**TASK PROMPT**
List each line below that contains the word "foram", copying the line in full.

** Opening RECORDS SUPPLIED block **

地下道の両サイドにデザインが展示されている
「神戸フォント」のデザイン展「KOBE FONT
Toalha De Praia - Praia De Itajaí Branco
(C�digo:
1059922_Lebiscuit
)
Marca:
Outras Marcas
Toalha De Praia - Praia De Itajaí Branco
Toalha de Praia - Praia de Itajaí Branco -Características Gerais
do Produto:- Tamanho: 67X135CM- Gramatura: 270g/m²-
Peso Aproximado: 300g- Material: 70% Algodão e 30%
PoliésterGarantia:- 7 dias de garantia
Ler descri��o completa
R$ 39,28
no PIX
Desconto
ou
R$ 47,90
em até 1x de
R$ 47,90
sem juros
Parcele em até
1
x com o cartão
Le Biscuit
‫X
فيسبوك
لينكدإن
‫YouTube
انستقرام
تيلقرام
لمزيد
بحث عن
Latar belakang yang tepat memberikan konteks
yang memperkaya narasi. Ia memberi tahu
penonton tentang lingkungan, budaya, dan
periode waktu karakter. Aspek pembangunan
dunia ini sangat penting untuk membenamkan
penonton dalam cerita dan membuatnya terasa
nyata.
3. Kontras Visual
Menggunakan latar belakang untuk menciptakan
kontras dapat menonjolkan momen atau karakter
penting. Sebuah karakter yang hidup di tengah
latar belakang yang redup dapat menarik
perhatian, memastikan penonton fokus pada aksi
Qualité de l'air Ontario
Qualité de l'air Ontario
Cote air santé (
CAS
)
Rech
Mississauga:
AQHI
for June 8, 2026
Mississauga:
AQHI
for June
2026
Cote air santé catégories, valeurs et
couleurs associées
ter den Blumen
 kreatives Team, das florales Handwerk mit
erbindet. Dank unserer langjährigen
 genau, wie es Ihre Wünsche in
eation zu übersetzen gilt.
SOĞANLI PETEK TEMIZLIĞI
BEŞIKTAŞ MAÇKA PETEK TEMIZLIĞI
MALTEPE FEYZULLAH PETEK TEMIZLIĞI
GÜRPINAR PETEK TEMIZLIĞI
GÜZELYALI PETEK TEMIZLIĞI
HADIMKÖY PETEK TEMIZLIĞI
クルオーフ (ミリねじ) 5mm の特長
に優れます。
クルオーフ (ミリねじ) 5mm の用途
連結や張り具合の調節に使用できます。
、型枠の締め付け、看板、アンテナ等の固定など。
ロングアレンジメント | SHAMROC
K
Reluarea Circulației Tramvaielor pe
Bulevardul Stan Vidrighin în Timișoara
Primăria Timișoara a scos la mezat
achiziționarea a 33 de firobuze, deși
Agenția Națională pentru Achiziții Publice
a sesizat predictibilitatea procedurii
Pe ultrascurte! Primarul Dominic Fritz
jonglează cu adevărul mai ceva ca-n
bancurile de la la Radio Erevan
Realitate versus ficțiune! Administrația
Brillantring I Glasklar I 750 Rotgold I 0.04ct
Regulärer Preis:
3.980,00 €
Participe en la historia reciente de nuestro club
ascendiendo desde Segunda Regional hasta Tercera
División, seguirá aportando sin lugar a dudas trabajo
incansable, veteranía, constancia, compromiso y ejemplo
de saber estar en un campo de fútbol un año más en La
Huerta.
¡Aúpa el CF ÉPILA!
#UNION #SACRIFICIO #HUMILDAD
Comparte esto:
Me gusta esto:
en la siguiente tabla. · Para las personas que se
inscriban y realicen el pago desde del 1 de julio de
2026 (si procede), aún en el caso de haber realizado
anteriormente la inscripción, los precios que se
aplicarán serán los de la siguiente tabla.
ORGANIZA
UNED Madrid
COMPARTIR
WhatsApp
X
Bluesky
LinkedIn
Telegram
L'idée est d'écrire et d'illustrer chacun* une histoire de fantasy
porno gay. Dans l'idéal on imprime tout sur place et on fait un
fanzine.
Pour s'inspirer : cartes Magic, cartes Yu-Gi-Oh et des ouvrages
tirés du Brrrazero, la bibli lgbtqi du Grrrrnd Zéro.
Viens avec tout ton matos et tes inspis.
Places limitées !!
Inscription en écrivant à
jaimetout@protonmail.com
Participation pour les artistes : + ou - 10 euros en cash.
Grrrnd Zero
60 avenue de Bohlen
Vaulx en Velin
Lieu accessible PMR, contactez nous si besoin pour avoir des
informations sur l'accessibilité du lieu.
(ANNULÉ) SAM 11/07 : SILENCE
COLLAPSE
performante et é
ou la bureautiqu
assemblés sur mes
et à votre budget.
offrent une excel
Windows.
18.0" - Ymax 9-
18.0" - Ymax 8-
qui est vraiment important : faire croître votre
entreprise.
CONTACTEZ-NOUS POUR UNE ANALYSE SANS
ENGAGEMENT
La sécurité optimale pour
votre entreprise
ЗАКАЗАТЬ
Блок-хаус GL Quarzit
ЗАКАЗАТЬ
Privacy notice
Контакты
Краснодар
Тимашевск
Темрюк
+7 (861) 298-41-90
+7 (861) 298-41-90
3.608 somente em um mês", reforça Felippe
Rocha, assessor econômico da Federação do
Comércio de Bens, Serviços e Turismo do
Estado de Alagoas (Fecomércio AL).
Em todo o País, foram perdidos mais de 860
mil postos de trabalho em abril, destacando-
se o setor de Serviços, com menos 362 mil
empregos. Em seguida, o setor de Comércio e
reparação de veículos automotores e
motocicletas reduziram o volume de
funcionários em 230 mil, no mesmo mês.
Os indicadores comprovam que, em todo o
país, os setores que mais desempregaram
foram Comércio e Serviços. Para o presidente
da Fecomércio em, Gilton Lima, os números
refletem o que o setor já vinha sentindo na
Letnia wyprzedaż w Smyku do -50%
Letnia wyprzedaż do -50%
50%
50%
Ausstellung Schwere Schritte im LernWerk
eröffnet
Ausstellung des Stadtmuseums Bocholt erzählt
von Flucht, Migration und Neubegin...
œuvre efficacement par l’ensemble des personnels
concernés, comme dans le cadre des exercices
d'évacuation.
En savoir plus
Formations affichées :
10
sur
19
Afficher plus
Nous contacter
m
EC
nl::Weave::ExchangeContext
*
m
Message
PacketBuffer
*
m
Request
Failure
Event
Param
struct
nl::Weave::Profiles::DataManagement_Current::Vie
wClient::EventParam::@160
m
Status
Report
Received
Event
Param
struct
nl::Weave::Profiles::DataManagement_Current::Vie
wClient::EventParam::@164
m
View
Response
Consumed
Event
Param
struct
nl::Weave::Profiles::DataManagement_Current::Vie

** Closing RECORDS SUPPLIED block **

**OUTPUT BELOW**
Em todo o País, foram perdidos mais de 860
foram Comércio e Serviços. Para o presidente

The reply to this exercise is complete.